Friday, November 7, 2008

Aged To Perfection: Charli Baltimore = 1 Bad Mother ... Shut Yo Mouth!

Have I ever taken the time to truly explain to Y.O.U. the seriousness of the crush that I have on Tiffany "Charli Baltimore" Lane? No? Really? Hmmmmmmmm, that's odd because, typically, with some shit like this, I would have told on myself a looooooong time ago ... lol.

Anyway, in spite of the gossip surrounding this girl and her ridiculous amount of Hip Hop affairs (her dedication to service now spanning well over a decade) and her hit-or-miss rhyme skills, Ms. Baltimore has managed to secure a sacred place in my heart that no man shall put asunder. Much as the case with Kim Kardashian, my Herculean powers of selective denial have allowed me to consistently look past her obvious whorishness with a "Hey, everybody's got some skeletons in their closet", type of attitude that is not to be squandered on just any hoodrat from around the way. No, Charli Baltimore is special.

Charli Baltimore has been special since I 1st saw her in Junior M.A.F.I.A.'s "Get Money" video looking like Faith's prettier stunt double. I had no name to match that almost alabaster angular face of hers, but anonymity lasted only a short while as scandal brought Charli Baltimore's name to public attention and, @ the peak of his stardom and, tragically, perilously close to his untimely demise, Biggie formed "The Commission" and introduced her to the world. Post Notorious B.I.G., Charli Baltimore (and everybody else) desperately tried to regain their footing in the rap game and, having been greenlighted and actively encouraged by The Greatest Rapper Of All Time, she signed to Lance "Un" Rivera's $64 million flop of a label, Untertainment Records. Who could blame her? I let her slide with the "Money" record and whatever else she did .. shorty was trying yo. Please believe that she more than redeemed herself when she strutted her sexxxy ass into those nondescript Shaolin projects in a full length mink coat and proceeded to trade bars with Ghostface Killah on "Stand Up". Yes, all was forgiven. I've heard the word that Charli Baltimore's exquisite "brains" are the real reason that Jigga Man Jay-Z jigged Lance "Un" Rivera in the middle of that Q-Tip album release party @ the Kit Kat Club back in the day, but still I withhold judgement ... well, @ least for the most part ... lol.

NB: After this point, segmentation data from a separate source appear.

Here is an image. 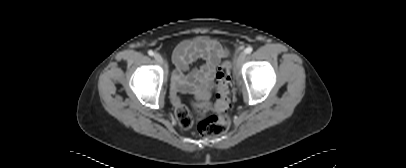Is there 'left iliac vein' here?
<instances>
[{
	"instance_id": "1",
	"label": "left iliac vein",
	"mask_w": 406,
	"mask_h": 168,
	"mask_svg": "<svg viewBox=\"0 0 406 168\" xmlns=\"http://www.w3.org/2000/svg\"><path fill=\"white\" fill-rule=\"evenodd\" d=\"M246 57V53L245 52H241L235 59V65H236V69L239 70L241 64L243 63L244 59Z\"/></svg>"
}]
</instances>
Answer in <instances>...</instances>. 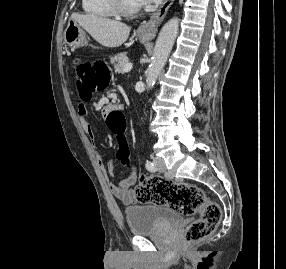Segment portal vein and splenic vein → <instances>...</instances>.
<instances>
[{"label":"portal vein and splenic vein","mask_w":286,"mask_h":269,"mask_svg":"<svg viewBox=\"0 0 286 269\" xmlns=\"http://www.w3.org/2000/svg\"><path fill=\"white\" fill-rule=\"evenodd\" d=\"M132 69V63H127L126 66L124 67L123 71L125 73L129 72Z\"/></svg>","instance_id":"portal-vein-and-splenic-vein-1"}]
</instances>
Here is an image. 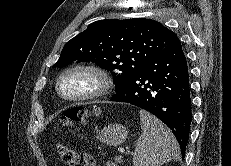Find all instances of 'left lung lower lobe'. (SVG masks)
Instances as JSON below:
<instances>
[{
  "label": "left lung lower lobe",
  "mask_w": 231,
  "mask_h": 166,
  "mask_svg": "<svg viewBox=\"0 0 231 166\" xmlns=\"http://www.w3.org/2000/svg\"><path fill=\"white\" fill-rule=\"evenodd\" d=\"M110 101L130 103L161 119L176 136L184 158L192 114L188 66L177 35Z\"/></svg>",
  "instance_id": "obj_1"
}]
</instances>
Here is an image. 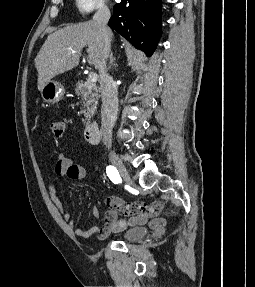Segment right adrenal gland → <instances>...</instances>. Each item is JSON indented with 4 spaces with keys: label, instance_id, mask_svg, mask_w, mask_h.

Today, this old flame has recently been reignited by sporadic sightings of Charli Baltimore, here-and-there, with talk of an album in the works, but not much real material to speak of. Yeah, she put in work with Murder Inc. and, later, Black Wall Street, but aint nothing really pop for her with either situation. I would L.O.V.E. to be able to tell Y.O.U. something about shorty's current music, but, for now, all that I can do is congratulate her on her 2 beautiful daughters, Sianni and India, and compliment her on how well she has aged. Word, Charli has gotta be doing the perfect push up on 40 years old ... lol. Nice.

Junior M.A.F.I.A. - Get Money (NOTE: My avid Livestyle readers will remember that I have indeed already posted this classic video here when covering the murder of Brooklyn heist master Ivory "Nut" Davis who scored a leading role in this clip as the object of Lil Kim's pre-plastic surgery affection. I'm sayin' though, how could I do a post on Charli Baltimore without featuring her 1st video appearance? Huh? That's right, I couldn't.

Charli Baltimore Ft. Ghostface Killah - Stand Up (NOTE: As previously alluded to, Charli Baltimore is obviously a true Hip Hop head, but her music has always been hit-or-miss. This song is 1 of her direct hits. Whether or not people really remember it is another story, but real recognize real homie.

Y.O.U. did know that the girl who gets smashed over the head with a bottle that Jay-Z is referring to in the 3rd verse of this song is Charli Baltimore, right? Suuuuuuuure Y.O.U. did. LOL.

Charli Baltimore 2008.

"To all the Chrissys in every city and Tiffany Lanes, they're all hustlers in love with the same thing" - Jay-Z - Allure. So, Jay-Z has been talking about Jim Jones's wifey (Chrissy Lampkin) and Charli Baltimore for a minute, huh? Knowledge is power. Now run, don't walk, and go and impress your friends. You're welcome. You're all welcome!